The loss of a child can be a breaking point for a lot of couples, and the grief that follows can make someone you once loved turn into a complete stranger. Using those defeating and devastating effects and telling one hell of a story around them, director Omri Dorani’s THIS IS OUR HOME is not only a very effective thriller, but it’s a film that will stay with you long after the credits roll.

Written by Robert Harmon, THIS IS OUR HOME immediately shows us Cory (Jeff Ayars) and Reina (Simone Policano), a once close couple who find themselves arguing and fighting more than they don’t. We know that the couple have been through something traumatic, but that past isn’t fleshed out all at once, and for good reason.

Story-wise, we’re given more of a mood and feeling than any explanation during the first ten minutes or so with THIS IS OUR HOME, and establishing that mood is crucial for a film like this.

By the time we do get more and more of the puzzle of what happened, we as a viewers are already involved on an emotional level.

There’s a pain in the way that the characters of Cory and Reina talks to each other — a deep resentment that has, in no way, been addressed in a healthy way. Taking some time to visit Reina’s childhood home, the young couple argues and fights. And when Cory has a trouble fixing a flat tire, as viewers, we begin to see who the issues fall on. Reina is in pain, and it shows. The scene regarding the tire shows that, instead of talking about things or even seeing Reina’s pain, Cory is self-absorbed and refuses to see what Reina sees.

While all of that might seem more in line with an Alejandro G. Iñárritu film, THIS IS OUR HOME pulls the rug out from under your feet.

During the first night of staying in the home, they hear a knock at the door. When they open it, there stands a little boy — lost, hurt and needing to come inside. Already an eerie setup, the boy then begins to call Cory and Reina Mommy and Daddy, something that Reina doesn’t mind but that Cory finds almost violently problematic. It’s that moment when we realize the true trauma that the couple is dealing with: the loss of a child.
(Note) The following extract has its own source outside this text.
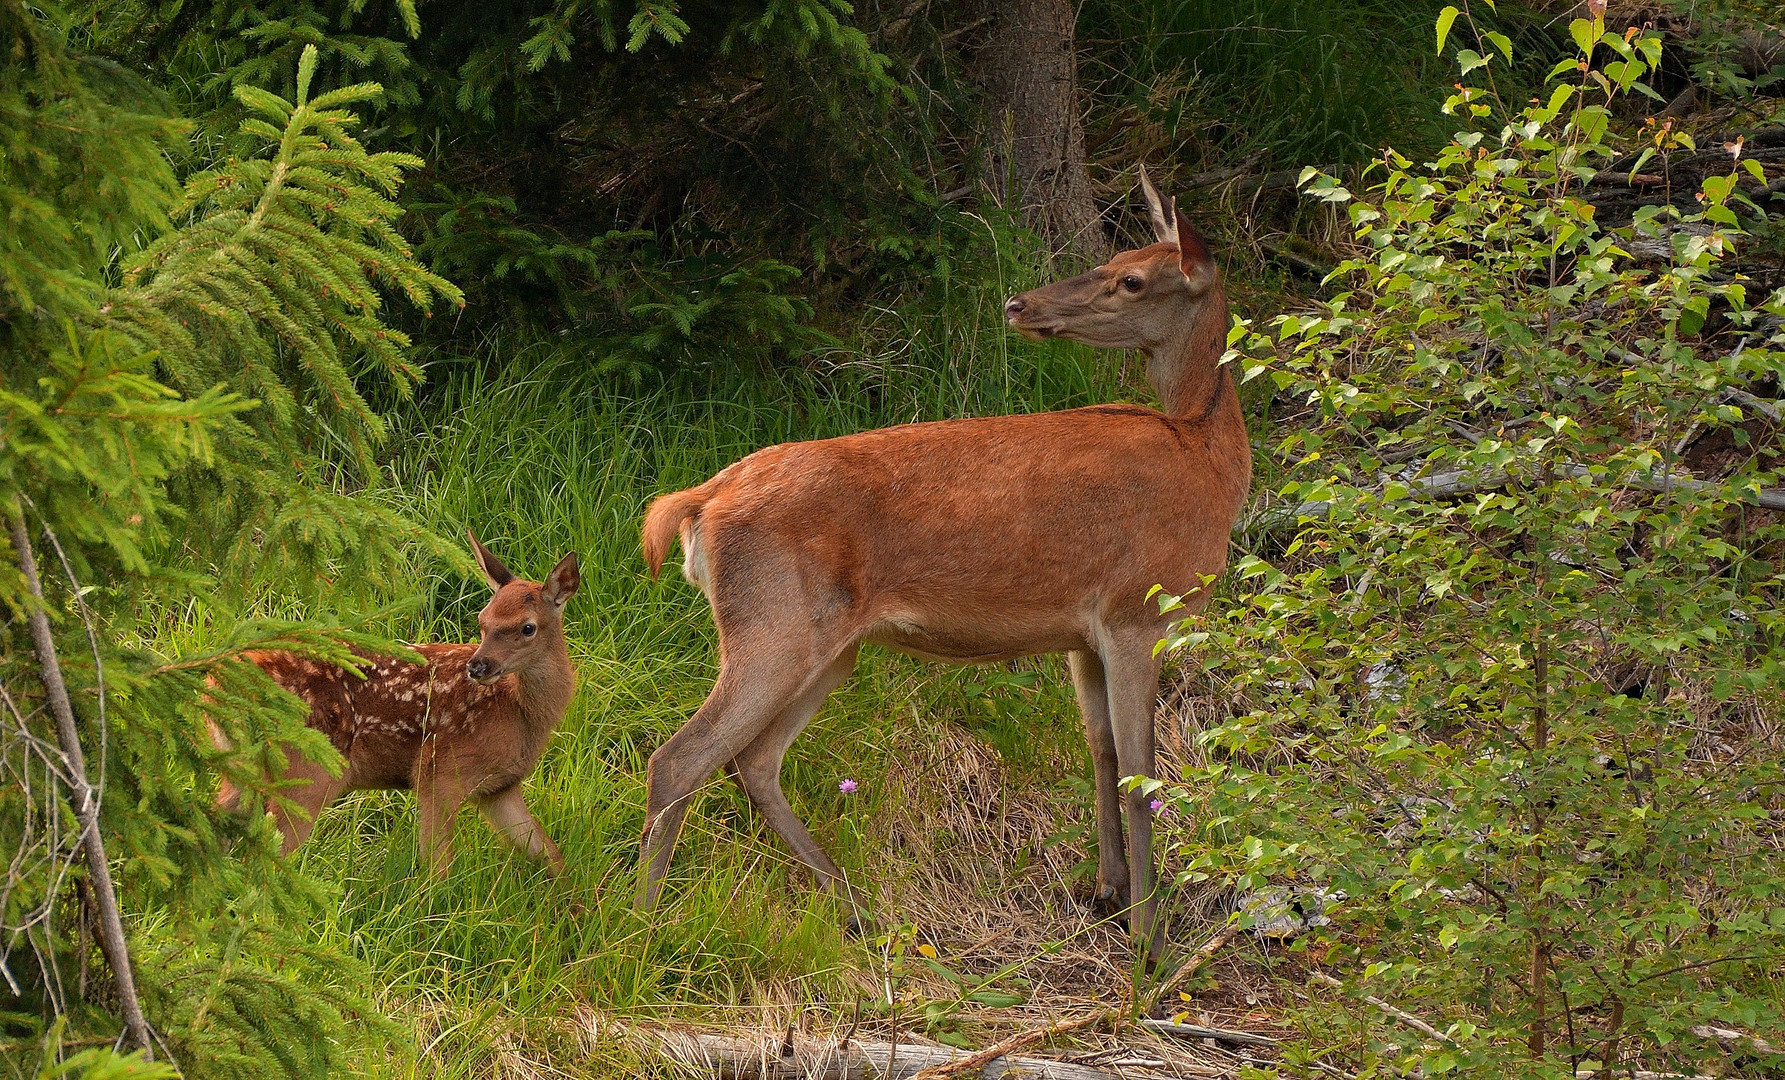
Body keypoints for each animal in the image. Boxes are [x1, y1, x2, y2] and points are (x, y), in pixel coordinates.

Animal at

As the film goes on, we see who demanded that they didn’t have a baby and the deep-rooted anger and pain that Reina faces because of it. The character of Zeke, the child, is like THE BABADOOOK in some ways. THIS IS OUR HOME plays with that same idea: you can turn your back on your trauma, but it will never go away if you choose not to deal with it.

Between Dorani’s direction, Harmon’s writing and two exceptional performances by Ayars and Policano, THIS IS OUR HOME is a beautifully heart-wrenching thriller.

It’s one that shows how powerful genre storytelling can be, using metaphorical ideas and themes as a way to really make you think about the characters you’re watching — and telling one hell of a story while doing so.

Brilliantly paced and full of grief and retribution, this is definitely one to watch for.